The videos were reviewed by Paediatric Neurology professionals at the Royal Hospital for Children, Glasgow, and, supported with telephone appointments, Olivia was diagnosed with a form of epilepsy and quickly started on treatment.

Speaking about her experience, Dean said: “I’ve found vCreate to be invaluable in Olivia’s journey since she started having seizures last summer.

“We live in a remote location on the Isle of Lewis, Scotland, and we have a very limited paediatric service on the Island. The service has made it easy to access the specialist clinical knowledge needed by sending recordings of various seizure events to the Paediatric Neurology team at Glasgow.

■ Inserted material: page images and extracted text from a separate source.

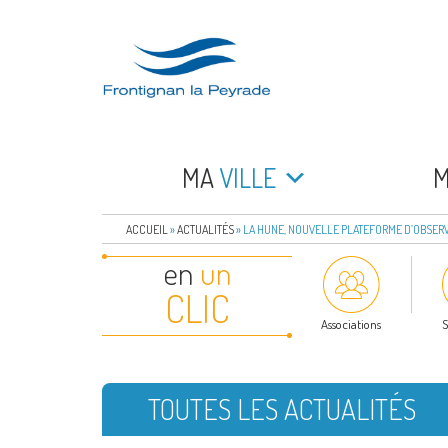
Aller
au
contenu
principal
FRONTIGNAN LA 
Bienvenue sur le site de la commune de Frontign
MA
VILLE
ACCUEIL
»
ACTUALITÉS
»
LA HUNE, NOUVELLE PLATEFORME D’OBSERV
en
un
CLIC
Associations
S
TOUTES LES ACTUALITÉS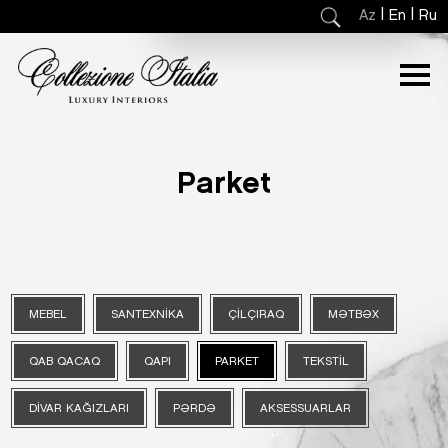
|
|
Az
En
Ru
Parket
MEBEL
SANTEXNIKA
ÇILÇIRAQ
MƏTBƏX
QAB QACAQ
QAPI
PARKET
TEKSTIL
DIVAR KAĞIZLARI
PƏRDƏ
AKSESSUARLAR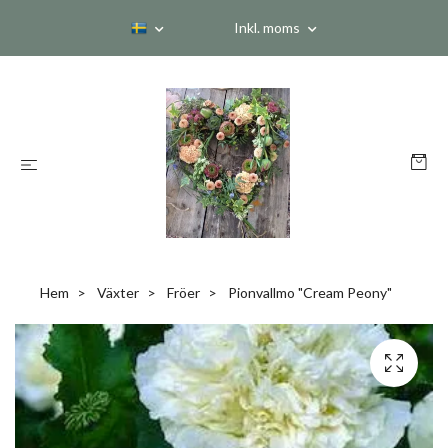
Inkl. moms
Hem
Växter
Fröer
Pionvallmo "Cream Peony"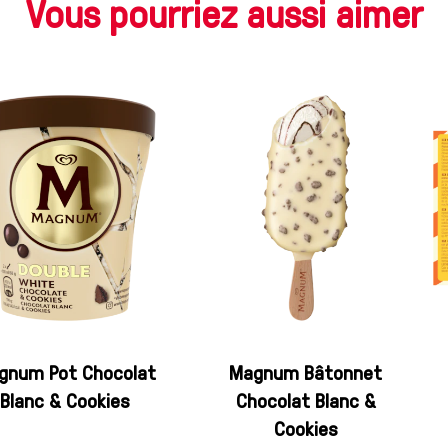
Vous pourriez aussi aimer
gnum Pot Chocolat
Magnum Bâtonnet
Blanc & Cookies
Chocolat Blanc &
Cookies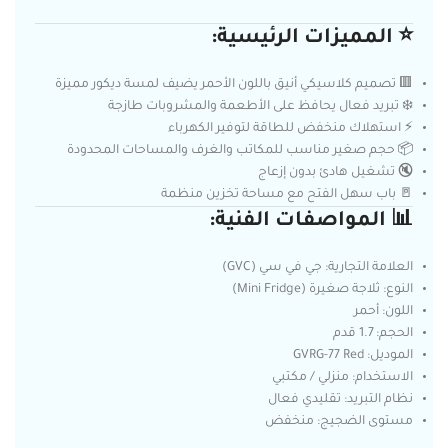
⭐ المميزات الرئيسية:
🟥 تصميم كلاسيكي أنيق باللون الأحمر يضيف لمسة ديكور مميزة
❄️ تبريد فعال يحافظ على الأطعمة والمشروبات طازجة
⚡ استهلاك منخفض للطاقة لتوفير الكهرباء
📦 حجم صغير مناسب للمكاتب والغرف والمساحات المحدودة
🔇 تشغيل هادئ بدون إزعاج
🚪 باب سهل الفتح مع مساحة تخزين منظمة
📊 المواصفات الفنية:
العلامة التجارية: جي في سي (GVC)
النوع: ثلاجة صغيرة (Mini Fridge)
اللون: أحمر
الحجم: 1.7 قدم
الموديل: GVRG-77 Red
الاستخدام: منزلي / مكتبي
نظام التبريد: تقليدي فعال
مستوى الضجيج: منخفض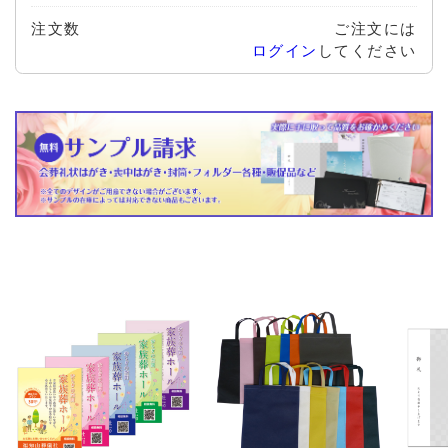
注文数
ご注文には
ログイン
してください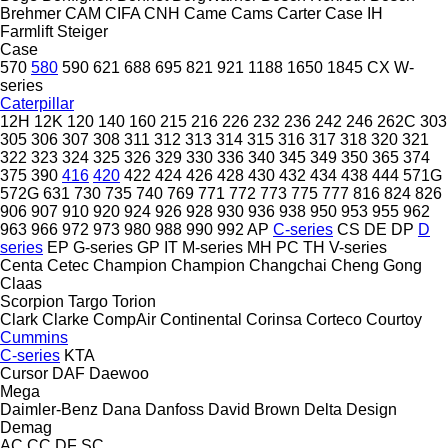
Brehmer
CAM
CIFA
CNH
Came
Cams
Carter
Case IH
Farmlift
Steiger
Case
570
580
590
621
688
695
821
921
1188
1650
1845
CX
W-
series
Caterpillar
12H
12K
120
140
160
215
216
226
232
236
242
246
262C
303
305
306
307
308
311
312
313
314
315
316
317
318
320
321
322
323
324
325
326
329
330
336
340
345
349
350
365
374
375
390
416
420
422
424
426
428
430
432
434
438
444
571G
572G
631
730
735
740
769
771
772
773
775
777
816
824
826
906
907
910
920
924
926
928
930
936
938
950
953
955
962
963
966
972
973
980
988
990
992
AP
C-series
CS
DE
DP
D
series
EP
G-series
GP
IT
M-series
MH
PC
TH
V-series
Centa
Cetec
Champion
Champion
Changchai
Cheng Gong
Claas
Scorpion
Targo
Torion
Clark
Clarke
CompAir
Continental
Corinsa
Corteco
Courtoy
Cummins
C-series
KTA
Cursor
DAF
Daewoo
Mega
Daimler-Benz
Dana
Danfoss
David Brown
Delta Design
Demag
AC
CC
DF
SC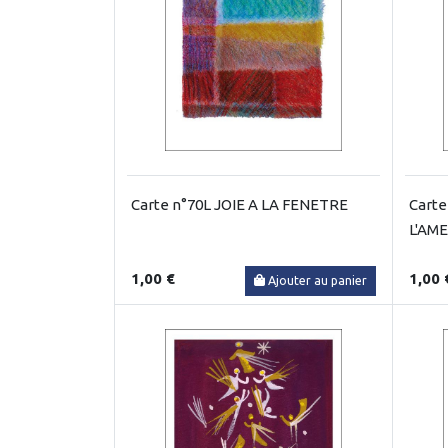
Carte n°70L JOIE A LA FENETRE
Cart
L'AME
1,00 €
1,00 
Ajouter au panier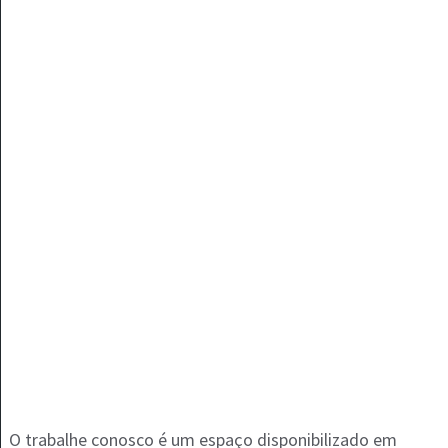
O trabalhe conosco é um espaço disponibilizado em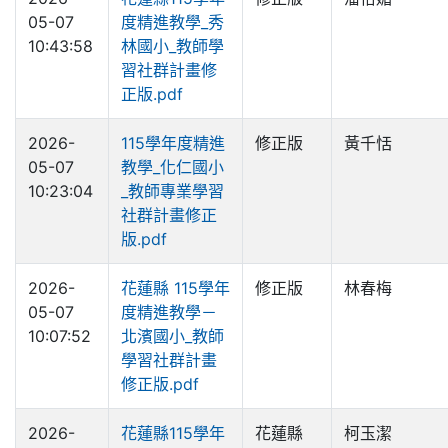
05-07
度精進教學_秀
10:43:58
林國小_教師學
習社群計畫修
正版.pdf
2026-
115學年度精進
修正版
黃千恬
05-07
教學_化仁國小
10:23:04
_教師專業學習
社群計畫修正
版.pdf
2026-
花蓮縣 115學年
修正版
林春梅
05-07
度精進教學－
10:07:52
北濱國小_教師
學習社群計畫
修正版.pdf
2026-
花蓮縣115學年
花蓮縣
柯玉潔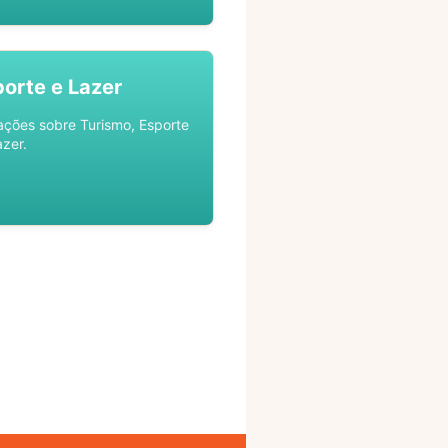
porte e Lazer
ações sobre Turismo, Esporte
azer.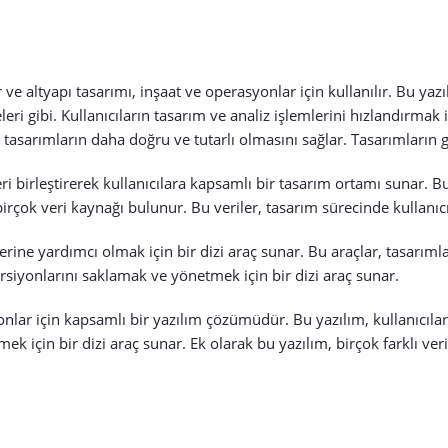
e altyapı tasarımı, inşaat ve operasyonlar için kullanılır. Bu yazılı
ri gibi. Kullanıcıların tasarım ve analiz işlemlerini hızlandırmak i
 tasarımların daha doğru ve tutarlı olmasını sağlar. Tasarımların g
eri birleştirerek kullanıcılara kapsamlı bir tasarım ortamı sunar. Bu
a birçok veri kaynağı bulunur. Bu veriler, tasarım sürecinde kullanı
lerine yardımcı olmak için bir dizi araç sunar. Bu araçlar, tasarıml
ersiyonlarını saklamak ve yönetmek için bir dizi araç sunar.
onlar için kapsamlı bir yazılım çözümüdür. Bu yazılım, kullanıcıla
k için bir dizi araç sunar. Ek olarak bu yazılım, birçok farklı veri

“Since the diagnosis, I have kept in regular contact with the clinical team through the platform, sending videos and typically receiving advice from a Consultant within 24 hours which is fantastic. Between the vCreate service and telephone discussions, our family have not needed to have face-to-face consultations which has been hugely beneficial during the pandemic.”

Professor. Sameer Zuberi, consultant paediatric neurologist at the Royal Hospital for Children, Glasgow, said: “vCreate Neuro has transformed how we use carer-recorded video in our service. We are diagnosing epilepsy more rapidly, preventing misdiagnosis and saving unnecessary investigations. Families feel in more control and better connected to the service.

During the Covid-19 pandemic, many people experiencing seizures and seizure-like episodes, including children, have been unable to see a clinician.

Create Neuro aims to help by empowering patients to use asynchronous video technology for self-management, reducing the need for physical appointments. 

Founder Ben Moore said: “We’re passionate about family-forward care, and worked closely with clinical teams, patients and carers to develop the vCreate Neuro service.

“The system aims to improve patient care, reduce the number of clinic investigations – and resulting costs to the NHS – and digitise the patient pathway. We want families to be in control of their healthcare journey and have a direct link to their clinical team despite the pandemic restrictions.”

The vCreate platform has been independently assessed and approved by Information Governance teams in over 100 UK NHS Trusts.

 Within the platform, a clinical database is available as a learning resource for clinicians to study seizure types, events, and other symptoms.